Render every line of the listing below as a Markdown table with the columns Row and Text Line, numbering the rows and skipping any blank lines. Leave the pictures out of the table.
(Task input)
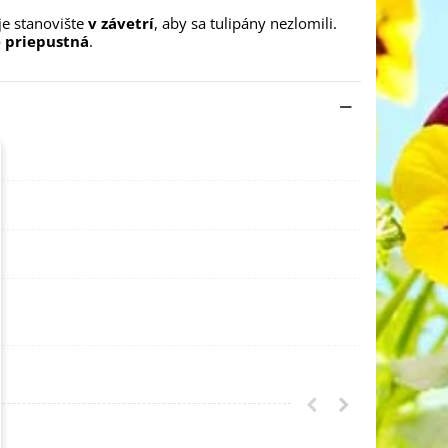
e stanovište
v závetrí
, aby sa tulipány nezlomili.
 priepustná
.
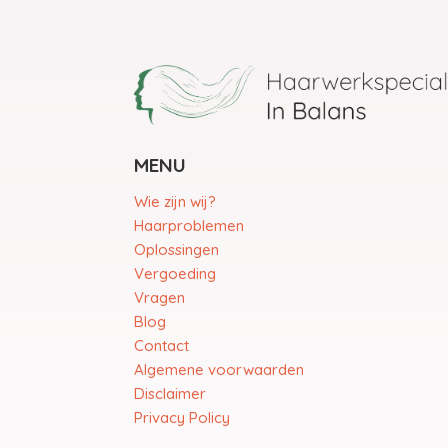
MENU
Wie zijn wij?
Haarproblemen
Oplossingen
Vergoeding
Vragen
Blog
Contact
Algemene voorwaarden
Disclaimer
Privacy Policy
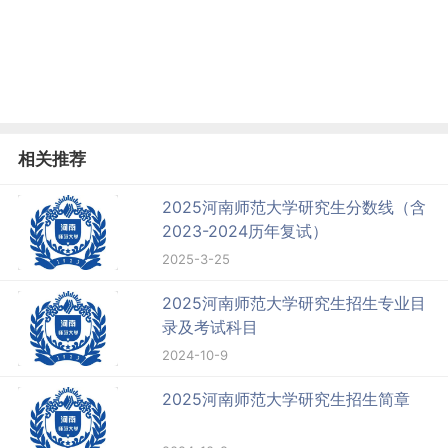
相关推荐
2025河南师范大学研究生分数线（含
2023-2024历年复试）
2025-3-25
2025河南师范大学研究生招生专业目
录及考试科目
2024-10-9
2025河南师范大学研究生招生简章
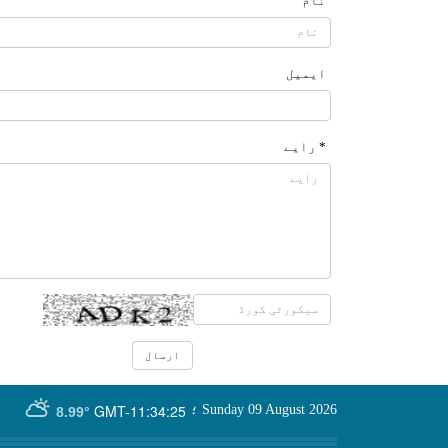
نام
ایمیل
* رایے
GMT-11:34:25
Sunday 09 August 2026
؛
8.99°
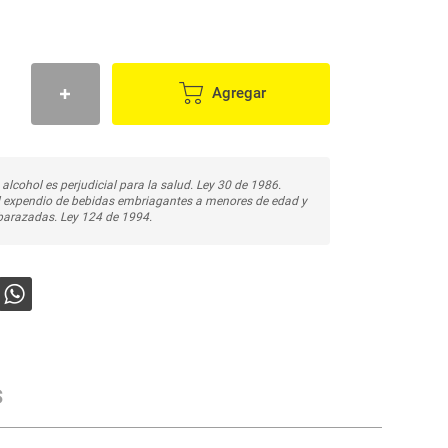
Agregar
 alcohol es perjudicial para la salud. Ley 30 de 1986.
l expendio de bebidas embriagantes a menores de edad y
arazadas. Ley 124 de 1994.
s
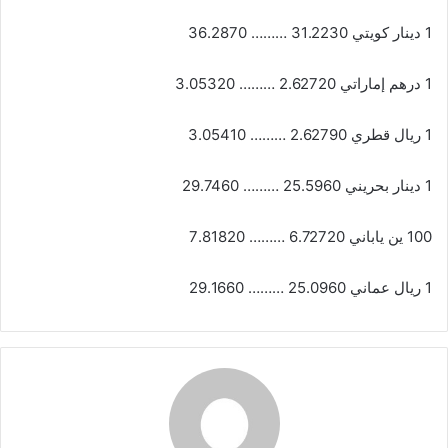
1 دينار كويتي 31.2230 ……… 36.2870
1 درهم إماراتي 2.62720 ……… 3.05320
1 ريال قطري 2.62790 ……… 3.05410
1 دينار بحريني 25.5960 ……… 29.7460
100 ين ياباني 6.72720 ……… 7.81820
1 ريال عماني 25.0960 ……… 29.1660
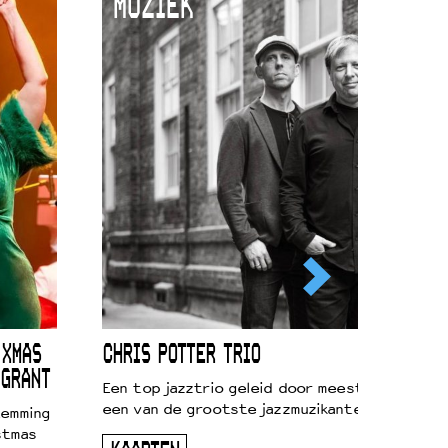
MUZIEK
 XMAS
CHRIS POTTER TRIO
 GRANT
Een top jazztrio geleid door meestersaxofonis
een van de grootste jazzmuzikanten van zijn g
temming
stmas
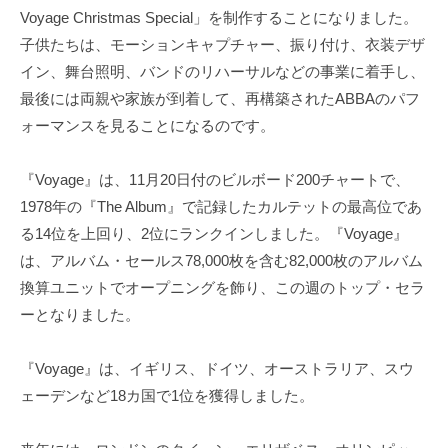
Voyage Christmas Special」を制作することになりました。
子供たちは、モーションキャプチャー、振り付け、衣装デザ
イン、舞台照明、バンドのリハーサルなどの事業に着手し、
最後には両親や家族が到着して、再構築されたABBAのパフ
ォーマンスを見ることになるのです。
『Voyage』は、11月20日付のビルボード200チャートで、
1978年の『The Album』で記録したカルテットの最高位であ
る14位を上回り、2位にランクインしました。『Voyage』
は、アルバム・セールス78,000枚を含む82,000枚のアルバム
換算ユニットでオープニングを飾り、この週のトップ・セラ
ーとなりました。
『Voyage』は、イギリス、ドイツ、オーストラリア、スウ
ェーデンなど18カ国で1位を獲得しました。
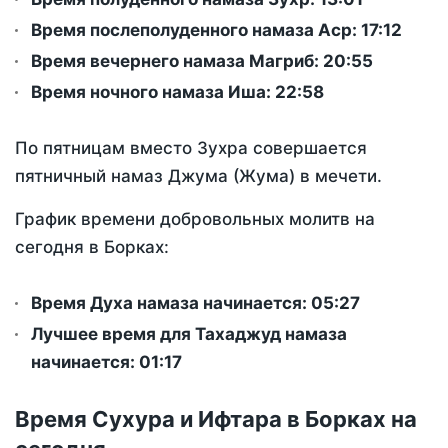
Время послеполуденного намаза Аср:
17:12
Время вечернего намаза Магриб:
20:55
Время ночного намаза Иша:
22:58
По пятницам вместо Зухра совершается
пятничный намаз Джума (Жума) в мечети.
График времени добровольных молитв на
сегодня в Борках:
Время Духа намаза начинается: 05:27
Лучшее время для Тахаджуд намаза
начинается: 01:17
Время Сухура и Ифтара в Борках на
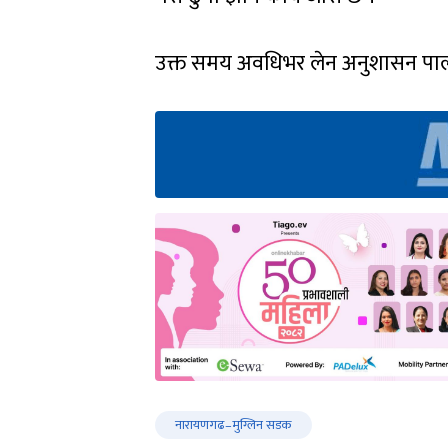
उक्त समय अवधिभर लेन अनुशासन पालन
नारायणगढ–मुग्लिन सडक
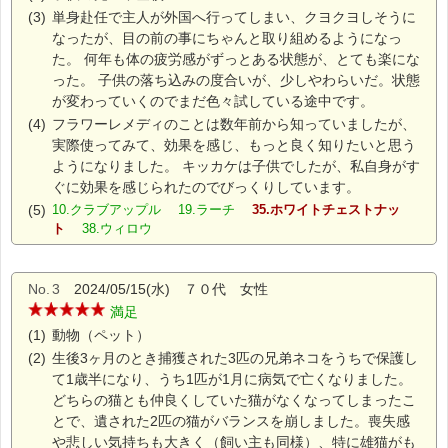
(3)
単身赴任で主人が外国へ行ってしまい、クヨクヨしそうに
なったが、目の前の事にちゃんと取り組めるようになっ
た。 何年も体の疲労感がずっとある状態が、とても楽にな
った。 子供の落ち込みの度合いが、少しやわらいだ。状態
が変わっていくのでまだ色々試している途中です。
(4)
フラワーレメディのことは数年前から知っていましたが、
実際使ってみて、効果を感じ、もっと良く知りたいと思う
ようになりました。 キッカケは子供でしたが、私自身がす
ぐに効果を感じられたのでびっくりしています。
(5)
10.クラブアップル 19.ラーチ
35.ホワイトチェストナッ
ト
38.ウィロウ
No.
3
2024/05/15(水) ７０代 女性
満足
(1)
動物（ペット）
(2)
生後3ヶ月のとき捕獲された3匹の兄弟ネコをうちで保護し
て1歳半になり、うち1匹が1月に病気で亡くなりました。
どちらの猫とも仲良くしていた猫がなくなってしまったこ
とで、遺された2匹の猫がバランスを崩しました。喪失感
や悲しい気持ちも大きく（飼い主も同様）、特に雄猫がも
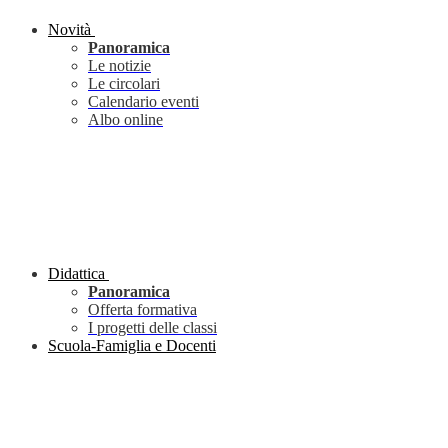
Novità
Panoramica
Le notizie
Le circolari
Calendario eventi
Albo online
Didattica
Panoramica
Offerta formativa
I progetti delle classi
Scuola-Famiglia e Docenti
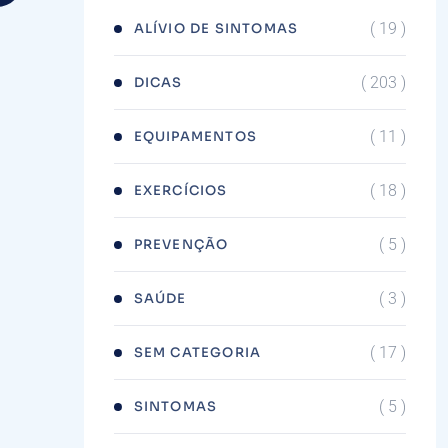
( 19 )
ALÍVIO DE SINTOMAS
( 203 )
DICAS
( 11 )
EQUIPAMENTOS
a
( 18 )
EXERCÍCIOS
( 5 )
PREVENÇÃO
( 3 )
SAÚDE
( 17 )
SEM CATEGORIA
( 5 )
SINTOMAS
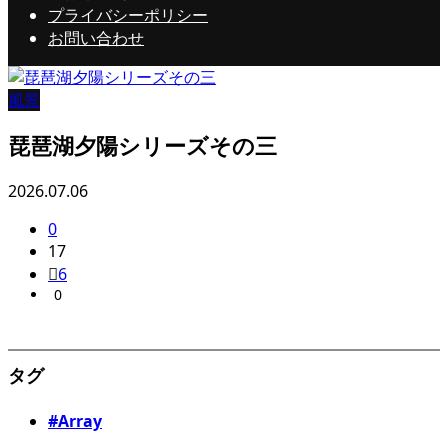
プライバシーポリシー
お問い合わせ
風景
琵琶湖夕陽シリーズその三
2026.07.06
0
17
6
0
タグ
#Array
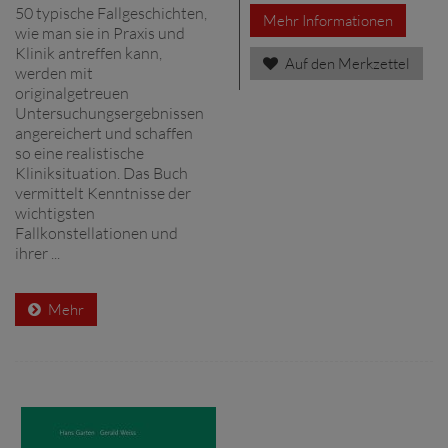
50 typische Fallgeschichten,
Mehr Informationen
wie man sie in Praxis und
Klinik antreffen kann,
Auf den Merkzettel
werden mit
originalgetreuen
Untersuchungsergebnissen
angereichert und schaffen
so eine realistische
Kliniksituation. Das Buch
vermittelt Kenntnisse der
wichtigsten
Fallkonstellationen und
ihrer ...
Mehr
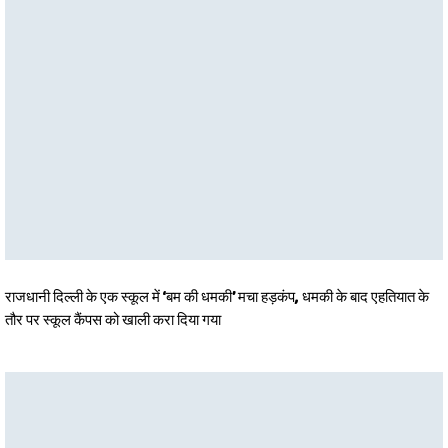
राजधानी दिल्ली के एक स्कूल में ‘बम की धमकी’ मचा हड़कंप, धमकी के बाद एहतियात के
तौर पर स्कूल कैंपस को खाली करा दिया गया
(End Task input)
→ Solution
| Row | Text Line |
|---|---|
| 1 | e stanovište |
| 2 | v závetrí |
| 3 | , aby sa tulipány nezlomili. |
| 4 |  priepustná |
| 5 | . |
| 6 | MENU |
| 7 | Wie zijn wij? |
| 8 | Haarproblemen |
| 9 | Oplossingen |
| 10 | Vergoeding |
| 11 | Vragen |
| 12 | Blog |
| 13 | Contact |
| 14 | Algemene voorwaarden |
| 15 | Disclaimer |
| 16 | Privacy Policy |
| 17 | 相关推荐 |
| 18 | 2025河南师范大学研究生分数线（含 |
| 19 | 2023-2024历年复试） |
| 20 | 2025-3-25 |
| 21 | 2025河南师范大学研究生招生专业目 |
| 22 | 录及考试科目 |
| 23 | 2024-10-9 |
| 24 | 2025河南师范大学研究生招生简章 |
| 25 | نام |
| 26 | ایمیل |
| 27 | * رایے |
| 28 | GMT-11:34:25 |
| 29 | Sunday 09 August 2026 |
| 30 | ؛ |
| 31 | 8.99° |
| 32 | Agregar |
| 33 |  alcohol es perjudicial para la salud. Ley 30 de 1986. |
| 34 | l expendio de bebidas embriagantes a menores de edad y |
| 35 | arazadas. Ley 124 de 1994. |
| 36 | s |
| 37 | 1 دينار كويتي 31.2230 ……… 36.2870 |
| 38 | 1 درهم إماراتي 2.62720 ……… 3.05320 |
| 39 | 1 ريال قطري 2.62790 ……… 3.05410 |
| 40 | 1 دينار بحريني 25.5960 ……… 29.7460 |
| 41 | 100 ين ياباني 6.72720 ……… 7.81820 |
| 42 | 1 ريال عماني 25.0960 ……… 29.1660 |
| 43 | MUZIEK |
| 44 |  XMAS |
| 45 | CHRIS POTTER TRIO |
| 46 |  GRANT |
| 47 | Een top jazztrio geleid door meestersaxofonis |
| 48 | een van de grootste jazzmuzikanten van zijn g |
| 49 | temming |
| 50 | stmas |
| 51 | Voyage Christmas Special」を制作することになりました。 |
| 52 | 子供たちは、モーションキャプチャー、振り付け、衣装デザ |
| 53 | イン、舞台照明、バンドのリハーサルなどの事業に着手し、 |
| 54 | 最後には両親や家族が到着して、再構築されたABBAのパフ |
| 55 | ォーマンスを見ることになるのです。 |
| 56 | 『Voyage』は、11月20日付のビルボード200チャートで、 |
| 57 | 1978年の『The Album』で記録したカルテットの最高位であ |
| 58 | る14位を上回り、2位にランクインしました。『Voyage』 |
| 59 | は、アルバム・セールス78,000枚を含む82,000枚のアルバム |
| 60 | 換算ユニットでオープニングを飾り、この週のトップ・セラ |
| 61 | ーとなりました。 |
| 62 | 『Voyage』は、イギリス、ドイツ、オーストラリア、スウ |
| 63 | ェーデンなど18カ国で1位を獲得しました。 |
| 64 | Время послеполуденного намаза Аср: |
| 65 | 17:12 |
| 66 | Время вечернего намаза Магриб: |
| 67 | 20:55 |
| 68 | Время ночного намаза Иша: |
| 69 | 22:58 |
| 70 | По пятницам вместо Зухра совершается |
| 71 | пятничный намаз Джума (Жума) в мечети. |
| 72 | График времени добровольных молитв на |
| 73 | сегодня в Борках: |
| 74 | Время Духа намаза начинается: 05:27 |
| 75 | Лучшее время для Тахаджуд намаза |
| 76 | начинается: 01:17 |
| 77 | Время Сухура и Ифтара в Борках на |
| 78 | उक्त समय अवधिभर लेन अनुशासन पालन |
| 79 | नारायणगढ–मुग्लिन सडक |
| 80 | (3) |
| 81 | 単身赴任で主人が外国へ行ってしまい、クヨクヨしそうに |
| 82 | なったが、目の前の事にちゃんと取り組めるようになっ |
| 83 | た。 何年も体の疲労感がずっとある状態が、とても楽にな |
| 84 | った。 子供の落ち込みの度合いが、少しやわらいだ。状態 |
| 85 | が変わっていくのでまだ色々試している途中です。 |
| 86 | (4) |
| 87 | フラワーレメディのことは数年前から知っていましたが、 |
| 88 | 実際使ってみて、効果を感じ、もっと良く知りたいと思う |
| 89 | ようになりました。 キッカケは子供でしたが、私自身がす |
| 90 | ぐに効果を感じられたのでびっくりしています。 |
| 91 | (5) |
| 92 | 10.クラブアップル 19.ラーチ |
| 93 | 35.ホワイトチェストナッ |
| 94 | ト |
| 95 | 38.ウィロウ |
| 96 | No. |
| 97 | 3 |
| 98 | 2024/05/15(水) ７０代 女性 |
| 99 | 満足 |
| 100 | (1) |
| 101 | 動物（ペット） |
| 102 | (2) |
| 103 | 生後3ヶ月のとき捕獲された3匹の兄弟ネコをうちで保護し |
| 104 | て1歳半になり、うち1匹が1月に病気で亡くなりました。 |
| 105 | どちらの猫とも仲良くしていた猫がなくなってしまったこ |
| 106 | とで、遺された2匹の猫がバランスを崩しました。喪失感 |
| 107 | や悲しい気持ちも大きく（飼い主も同様）、特に雄猫がも |
| 108 | Novità |
| 109 | Panoramica |
| 110 | Le notizie |
| 111 | Le circolari |
| 112 | Calendario eventi |
| 113 | Albo online |
| 114 | Didattica |
| 115 | Panoramica |
| 116 | Offerta formativa |
| 117 | I progetti delle classi |
| 118 | Scuola-Famiglia e Docenti |
| 119 | ( 19 ) |
| 120 | ALÍVIO DE SINTOMAS |
| 121 | ( 203 ) |
| 122 | DICAS |
| 123 | ( 11 ) |
| 124 | EQUIPAMENTOS |
| 125 | a |
| 126 | ( 18 ) |
| 127 | EXERCÍCIOS |
| 128 | ( 5 ) |
| 129 | PREVENÇÃO |
| 130 | ( 3 ) |
| 131 | SAÚDE |
| 132 | ( 17 ) |
| 133 | SEM CATEGORIA |
| 134 | ( 5 ) |
| 135 | SINTOMAS |
| 136 | プライバシーポリシー |
| 137 | お問い合わせ |
| 138 | 風景 |
| 139 | 琵琶湖夕陽シリーズその三 |
| 140 | 2026.07.06 |
| 141 | 0 |
| 142 | 17 |
| 143 | 6 |
| 144 | 0 |
| 145 | タグ |
| 146 | #Array |
| 147 | 50 typische Fallgeschichten, |
| 148 | Mehr Informationen |
| 149 | wie man sie in Praxis und |
| 150 | Klinik antreffen kann, |
| 151 | Auf den Merkzettel |
| 152 | werden mit |
| 153 | originalgetreuen |
| 154 | Untersuchungsergebnissen |
| 155 | angereichert und schaffen |
| 156 | so eine realistische |
| 157 | Kliniksituation. Das Buch |
| 158 | vermittelt Kenntnisse der |
| 159 | wichtigsten |
| 160 | Fallkonstellationen und |
| 161 | ihrer ... |
| 162 | Mehr |
| 163 | राजधानी दिल्ली के एक स्कूल में ‘बम की धमकी’ मचा हड़कंप, धमकी के बाद एहतियात के |
| 164 | तौर पर स्कूल कैंपस को खाली करा दिया गया |